The entries below are to be duplicated exactly, with nothing left out.

DATA EXCERPTS ->
----------

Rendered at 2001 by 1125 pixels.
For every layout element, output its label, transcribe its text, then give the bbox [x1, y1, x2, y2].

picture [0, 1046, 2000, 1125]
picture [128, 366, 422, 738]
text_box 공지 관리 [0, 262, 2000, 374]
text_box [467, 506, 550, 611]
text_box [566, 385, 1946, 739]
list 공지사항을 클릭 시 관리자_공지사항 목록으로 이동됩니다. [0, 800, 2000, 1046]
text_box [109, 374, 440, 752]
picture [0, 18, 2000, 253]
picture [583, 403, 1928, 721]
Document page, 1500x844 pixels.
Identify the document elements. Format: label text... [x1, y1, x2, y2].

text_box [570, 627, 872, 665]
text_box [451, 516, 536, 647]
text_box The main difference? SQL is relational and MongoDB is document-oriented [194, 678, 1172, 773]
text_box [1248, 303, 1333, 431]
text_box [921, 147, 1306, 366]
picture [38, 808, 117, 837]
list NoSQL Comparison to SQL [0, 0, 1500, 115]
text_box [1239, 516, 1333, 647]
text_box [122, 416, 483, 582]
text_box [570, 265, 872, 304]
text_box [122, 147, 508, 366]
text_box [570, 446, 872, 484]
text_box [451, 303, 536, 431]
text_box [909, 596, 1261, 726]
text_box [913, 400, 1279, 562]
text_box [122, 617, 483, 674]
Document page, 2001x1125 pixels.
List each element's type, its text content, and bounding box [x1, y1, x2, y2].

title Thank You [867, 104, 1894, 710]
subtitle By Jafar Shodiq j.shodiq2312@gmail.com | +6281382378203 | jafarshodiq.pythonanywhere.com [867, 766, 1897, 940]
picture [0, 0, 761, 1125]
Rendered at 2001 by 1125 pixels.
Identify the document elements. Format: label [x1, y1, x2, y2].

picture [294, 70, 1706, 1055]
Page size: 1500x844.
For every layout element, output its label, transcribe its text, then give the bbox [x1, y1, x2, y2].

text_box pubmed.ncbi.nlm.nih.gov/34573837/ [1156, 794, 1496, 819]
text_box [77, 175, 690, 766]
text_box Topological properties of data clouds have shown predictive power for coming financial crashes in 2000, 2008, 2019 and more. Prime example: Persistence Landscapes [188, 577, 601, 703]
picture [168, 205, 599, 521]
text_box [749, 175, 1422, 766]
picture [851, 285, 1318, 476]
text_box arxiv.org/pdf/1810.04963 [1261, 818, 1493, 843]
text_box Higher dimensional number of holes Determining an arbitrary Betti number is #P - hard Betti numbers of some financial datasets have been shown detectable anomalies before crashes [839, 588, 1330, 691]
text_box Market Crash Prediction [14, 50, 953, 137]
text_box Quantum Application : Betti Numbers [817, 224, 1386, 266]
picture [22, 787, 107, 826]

----------

THE ANSWER ->
Rendered at 2001 by 1125 pixels.
For every layout element, output its label, transcribe its text, then give the bbox [x1, y1, x2, y2].

picture [0, 1046, 2000, 1125]
picture [128, 366, 422, 738]
text_box 공지 관리 [0, 262, 2000, 374]
text_box [467, 506, 550, 611]
text_box [566, 385, 1946, 739]
list 공지사항을 클릭 시 관리자_공지사항 목록으로 이동됩니다. [0, 800, 2000, 1046]
text_box [109, 374, 440, 752]
picture [0, 18, 2000, 253]
picture [583, 403, 1928, 721]
Document page, 1500x844 pixels.
Identify the document elements. Format: label text... [x1, y1, x2, y2].

text_box [570, 627, 872, 665]
text_box [451, 516, 536, 647]
text_box The main difference? SQL is relational and MongoDB is document-oriented [194, 678, 1172, 773]
text_box [1248, 303, 1333, 431]
text_box [921, 147, 1306, 366]
picture [38, 808, 117, 837]
list NoSQL Comparison to SQL [0, 0, 1500, 115]
text_box [1239, 516, 1333, 647]
text_box [122, 416, 483, 582]
text_box [570, 265, 872, 304]
text_box [122, 147, 508, 366]
text_box [570, 446, 872, 484]
text_box [451, 303, 536, 431]
text_box [909, 596, 1261, 726]
text_box [913, 400, 1279, 562]
text_box [122, 617, 483, 674]
Document page, 2001x1125 pixels.
List each element's type, its text content, and bounding box [x1, y1, x2, y2].

title Thank You [867, 104, 1894, 710]
subtitle By Jafar Shodiq j.shodiq2312@gmail.com | +6281382378203 | jafarshodiq.pythonanywhere.com [867, 766, 1897, 940]
picture [0, 0, 761, 1125]
Rendered at 2001 by 1125 pixels.
Identify the document elements. Format: label [x1, y1, x2, y2].

picture [294, 70, 1706, 1055]
Page size: 1500x844.
For every layout element, output its label, transcribe its text, then give the bbox [x1, y1, x2, y2].

text_box pubmed.ncbi.nlm.nih.gov/34573837/ [1156, 794, 1496, 819]
text_box [77, 175, 690, 766]
text_box Topological properties of data clouds have shown predictive power for coming financial crashes in 2000, 2008, 2019 and more. Prime example: Persistence Landscapes [188, 577, 601, 703]
picture [168, 205, 599, 521]
text_box [749, 175, 1422, 766]
picture [851, 285, 1318, 476]
text_box arxiv.org/pdf/1810.04963 [1261, 818, 1493, 843]
text_box Higher dimensional number of holes Determining an arbitrary Betti number is #P - hard Betti numbers of some financial datasets have been shown detectable anomalies before crashes [839, 588, 1330, 691]
text_box Market Crash Prediction [14, 50, 953, 137]
text_box Quantum Application : Betti Numbers [817, 224, 1386, 266]
picture [22, 787, 107, 826]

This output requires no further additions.